The U.S. has learned lessons from existing sanctions that will help make the new measures more effective, an administration official traveling with Clinton, who spoke on condition of anonymity, told reporters. Diplomats involved in illegal activities, such as money laundering and counterfeiting, would be targeted, a second official said.

Economic Impact

UN sanctions imposed on North Korea over its defiance of an international ban on missile tests caused the country’s international commerce to shrink 9.7 percent last year, according to Seoul-based trade agency, Kotra. North Korea doesn’t release its own trade figures.

“We have made clear that there is a path open to the DPRK to achieve the security and international respect it seeks,” Clinton said, using the initials of the formal name for North Korea. “If North Korea chooses that path, sanctions will be lifted, energy and other economic assistance will be provided, its relationship with the U.S. will be normalized.”

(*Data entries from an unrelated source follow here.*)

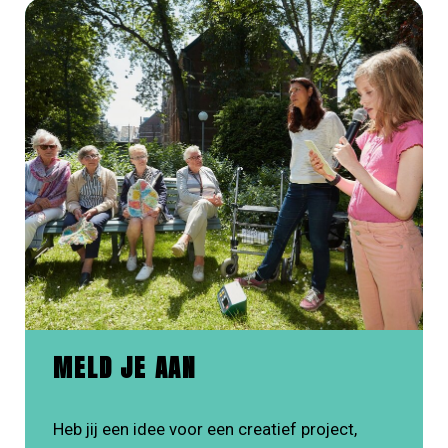
MELD JE AAN
Heb jij een idee voor een creatief project,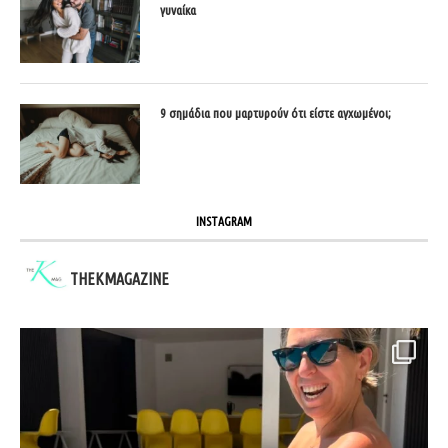
γυναίκα
9 σημάδια που μαρτυρούν ότι είστε αγχωμένοι;
INSTAGRAM
THEKMAGAZINE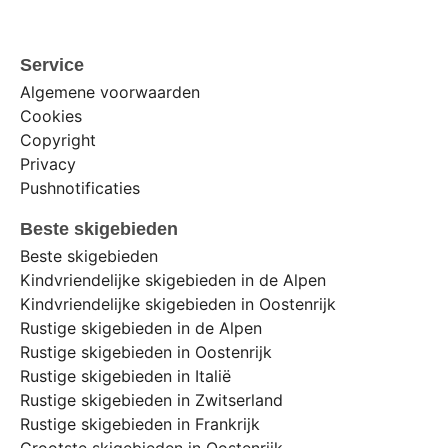
Service
Algemene voorwaarden
Cookies
Copyright
Privacy
Pushnotificaties
Beste skigebieden
Beste skigebieden
Kindvriendelijke skigebieden in de Alpen
Kindvriendelijke skigebieden in Oostenrijk
Rustige skigebieden in de Alpen
Rustige skigebieden in Oostenrijk
Rustige skigebieden in Italië
Rustige skigebieden in Zwitserland
Rustige skigebieden in Frankrijk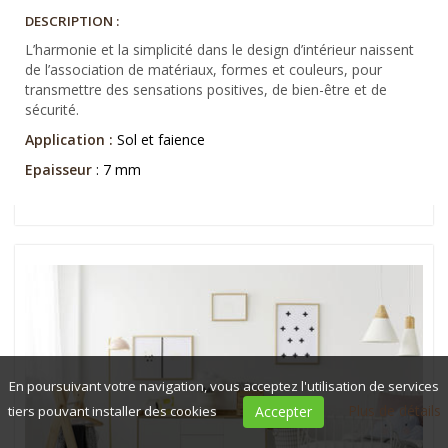
DESCRIPTION :
L’harmonie et la simplicité dans le design d’intérieur naissent
de l’association de matériaux, formes et couleurs, pour
transmettre des sensations positives, de bien-être et de
sécurité.
Application :
Sol et faience
Epaisseur
: 7 mm
En poursuivant votre navigation, vous acceptez l'utilisation de services
Plus de détails
tiers pouvant installer des cookies
Accepter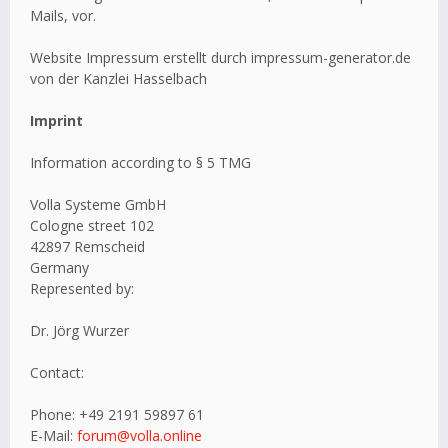
Mails, vor.
Website Impressum erstellt durch impressum-generator.de
von der Kanzlei Hasselbach
Imprint
Information according to § 5 TMG
Volla Systeme GmbH
Cologne street 102
42897 Remscheid
Germany
Represented by:
Dr. Jörg Wurzer
Contact:
Phone: +49 2191 59897 61
E-Mail:
forum@volla.online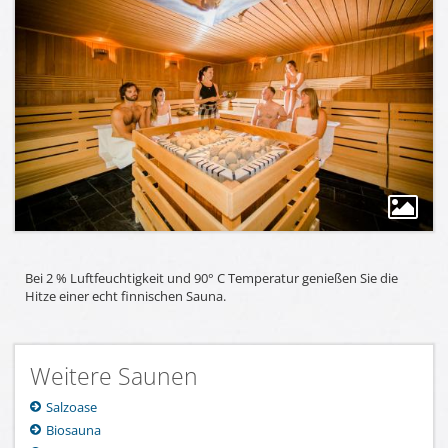
Bei 2 % Luftfeuchtigkeit und 90° C Temperatur genießen Sie die
Hitze einer echt finnischen Sauna.
Weitere Saunen
Salzoase
Biosauna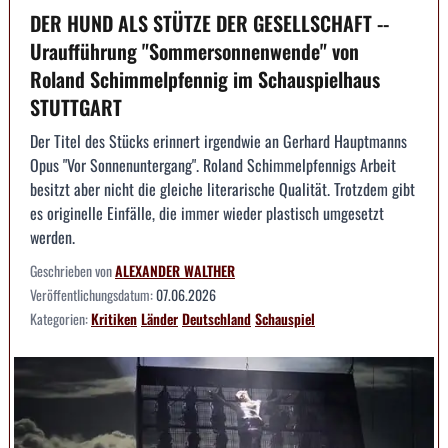
DER HUND ALS STÜTZE DER GESELLSCHAFT --
Uraufführung "Sommersonnenwende" von
Roland Schimmelpfennig im Schauspielhaus
STUTTGART
Der Titel des Stücks erinnert irgendwie an Gerhard Hauptmanns
Opus "Vor Sonnenuntergang". Roland Schimmelpfennigs Arbeit
besitzt aber nicht die gleiche literarische Qualität. Trotzdem gibt
es originelle Einfälle, die immer wieder plastisch umgesetzt
werden.
Geschrieben von
ALEXANDER WALTHER
Veröffentlichungsdatum:
07.06.2026
Kategorien:
Kritiken
Länder
Deutschland
Schauspiel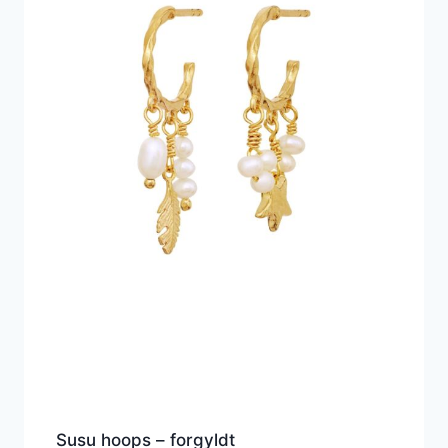
Susu hoops – forgyldt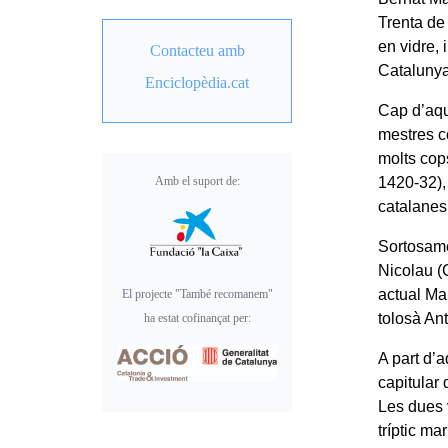
Trenta de 
en vidre, 
Contacteu amb
Catalunya
Enciclopèdia.cat
Cap d’aqu
mestres c
molts cop
Amb el suport de:
1420-32),
catalanes
Sortosame
Nicolau (
actual Ma
El projecte "També recomanem"
tolosà An
ha estat cofinançat per:
A part d’
capitular
Les dues 
tríptic ma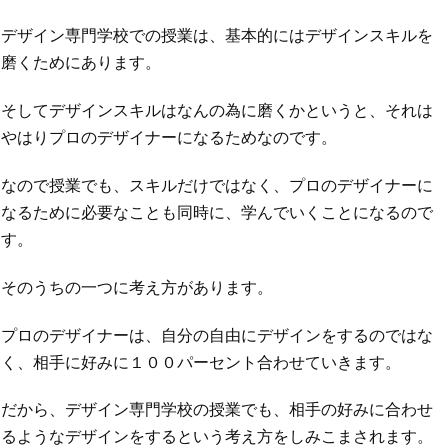
デザイン専門学校での授業は、基本的にはデザインスキルを
磨くためにあります。
そしてデザインスキルはなんの為に磨くかというと、それは
やはりプロのデザイナーになるためなのです。
なので授業でも、スキルだけではなく、プロのデザイナーに
なるために必要なことも同時に、学んでいくことになるので
す。
そのうちの一つに考え方があります。
プロのデザイナーは、自分の自由にデザインをするのではな
く、相手に好みに１００パーセント合わせていきます。
だから、デザイン専門学校の授業でも、相手の好みに合わせ
るようなデザインをするという考え方をしみこまされます。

Continued threats against South Korea and military provocation would only lead to further punishment for the North Korean regime, Clinton said.

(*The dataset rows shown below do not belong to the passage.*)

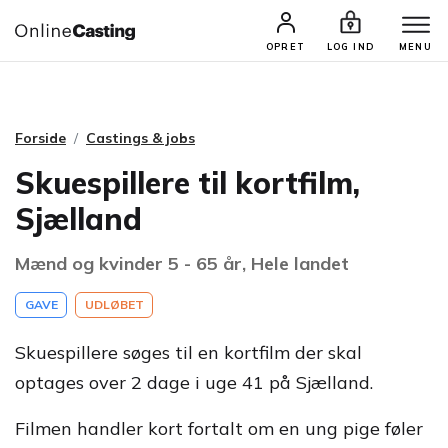
CASTINGS & JOBS
SØG PROFIL
OPRET
LOG IND
MENU
Forside
Castings & jobs
Skuespillere til kortfilm,
Sjælland
Mænd og kvinder 5 - 65 år, Hele landet
GAVE
UDLØBET
Skuespillere søges til en kortfilm der skal
optages over 2 dage i uge 41 på Sjælland.
Filmen handler kort fortalt om en ung pige føler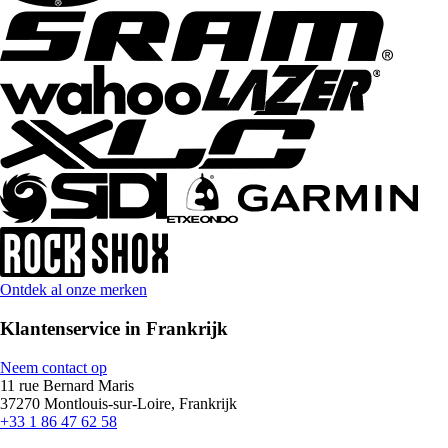
Ontdek al onze merken
Klantenservice in Frankrijk
Neem contact op
11 rue Bernard Maris
37270 Montlouis-sur-Loire, Frankrijk
+33 1 86 47 62 58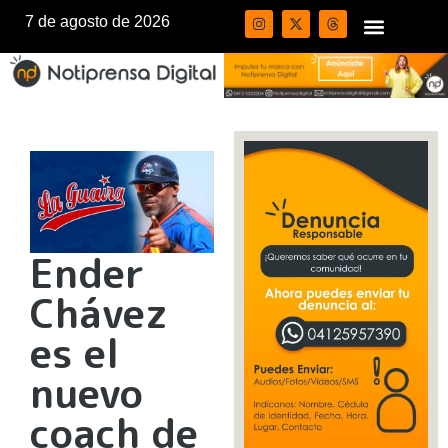
7 de agosto de 2026
Ender
Chávez
es el
nuevo
coach de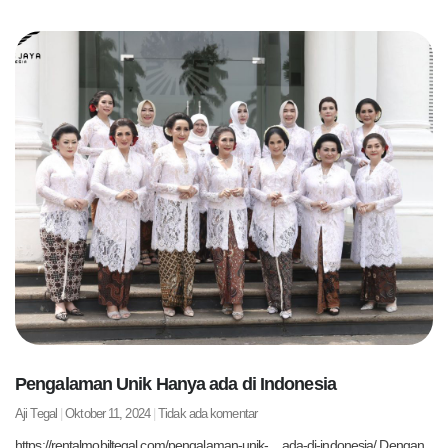
Pengalaman Unik Hanya ada di Indonesia
Aji Tegal
Oktober 11, 2024
Tidak ada komentar
https://rentalmobiltegal.com/pengalaman-unik-…ada-di-indonesia/ Dengan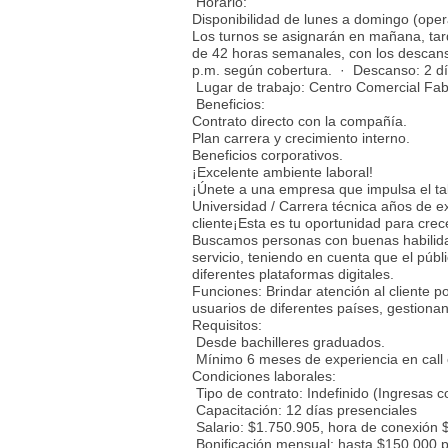
Horario:
Disponibilidad de lunes a domingo (oper
Los turnos se asignarán en mañana, ta
de 42 horas semanales, con los descans
p.m. según cobertura. · Descanso: 2 d
Lugar de trabajo: Centro Comercial Fabr
Beneficios:
Contrato directo con la compañía.
Plan carrera y crecimiento interno.
Beneficios corporativos.
¡Excelente ambiente laboral!
¡Únete a una empresa que impulsa el tal
Universidad / Carrera técnica años de e
cliente¡Esta es tu oportunidad para cre
Buscamos personas con buenas habilidade
servicio, teniendo en cuenta que el públ
diferentes plataformas digitales.
Funciones: Brindar atención al cliente p
usuarios de diferentes países, gestion
Requisitos:
Desde bachilleres graduados.
Mínimo 6 meses de experiencia en call 
Condiciones laborales:
Tipo de contrato: Indefinido (Ingresas c
Capacitación: 12 días presenciales
Salario: $1.750.905, hora de conexión 
Bonificación mensual: hasta $150.000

The sinking of the Cheonan has prompted the U.S. and South Korea to showcase their military and political alliance. The two countries yesterday said they will conduct joint naval and air exercises off South Korea’s east coast next week.

Show of Force

Secretary of Defense Robert Gates and Admiral Mike Mullen, the Chairman of the Joint Chiefs of Staff, were among senior defense officials who were also in South Korea for what Clinton described as “a real show of solidarity” and to mark the 60th anniversary of the outbreak of the Korean war.

The 97,000-ton aircraft carrier USS George Washington and three of destroyers arrived in the country today.

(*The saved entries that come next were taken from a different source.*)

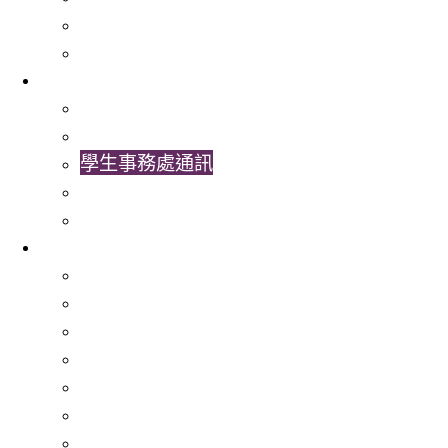
常用表格及指引
聯絡我們
最新消息
學生事務處相簿
學生事務處視頻
學生事務處通訊
最新消息
書院活動
服務
就業服務
文化共融
經濟援助
學習輔導與大學適應
心理健康服務
非本地生服務
特殊教育需要服務 (SENS)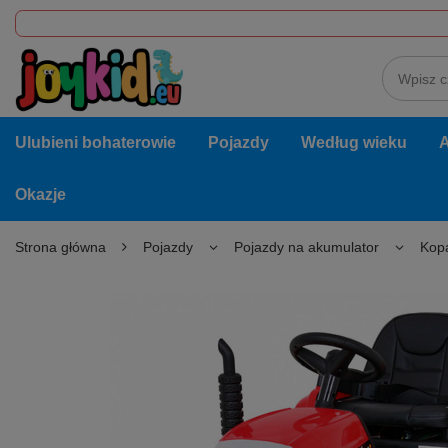
Ulubieni bohaterowie
Pojazdy
Według wieku
A
Okazje
Strona główna
Pojazdy
Pojazdy na akumulator
Kopa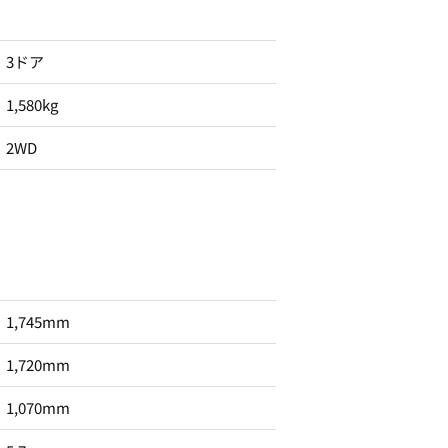
3ドア
1,580kg
2WD
1,745mm
1,720mm
1,070mm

In a joint statement after the talks, the U.S. and South Korea urged North Korea to acknowledge that it was behind the attack. The North has said that the evidence of its involvement in the sinking was cooked up as an excuse for the U.S. to wage a “war of aggression.”

Containing China

The U.S. drills mask a hidden aim to “pressurize and contain other big powers by force of arms in the region,” the state-run Korea Central News Agency said today.

China, North Korea’s biggest economic partner, said it is “firmly opposed” to foreign military activities off its coastal water that affect the nation’s security interests, the Foreign Ministry said in a statement on its website today.

China has refused to join in international condemnation of North Korea, saying that it has no independent evidence of the North’s role in the ship sinking.

In addition to the U.S., North Korea and China, foreign ministers from South Korea, Japan and Russia will also be in the Vietnamese capital tomorrow to attend Asia’s biggest security forum. Those countries form the so-called six-party talks aimed at ending North Korea’s nuclear weapons program.

Southeast Asian countries will push North Korea to rejoin the talks, Indonesian Foreign Minister Marty Natalegawa said. This week’s meeting of 26 countries and the European Union will be the first to bring together senior envoys from all the six- party participants since the Cheonan sinking.

Asean Seeks Role

“The meeting later this week can provide the necessary political ambiance for things to happen,” Natalegawa said in an interview in Hanoi late yesterday. “We must ensure that we do not allow the situation to regress and develop in such a way that there could be a danger to the peace and stability of northeast Asia.”

Clinton and Gates made an unprecedented joint trip to the armed border dividing the Korean peninsula earlier today, before meeting their counterparts in Seoul this afternoon.

Clinton said that as she looked across the line that divided North from South “it struck me that although it may be a thin line, these two countries are worlds apart.”

In the South, there are leaders of the country “who care about its people,” she said. “The North has not only stagnated in isolation but the people of the North have suffered for so many years.”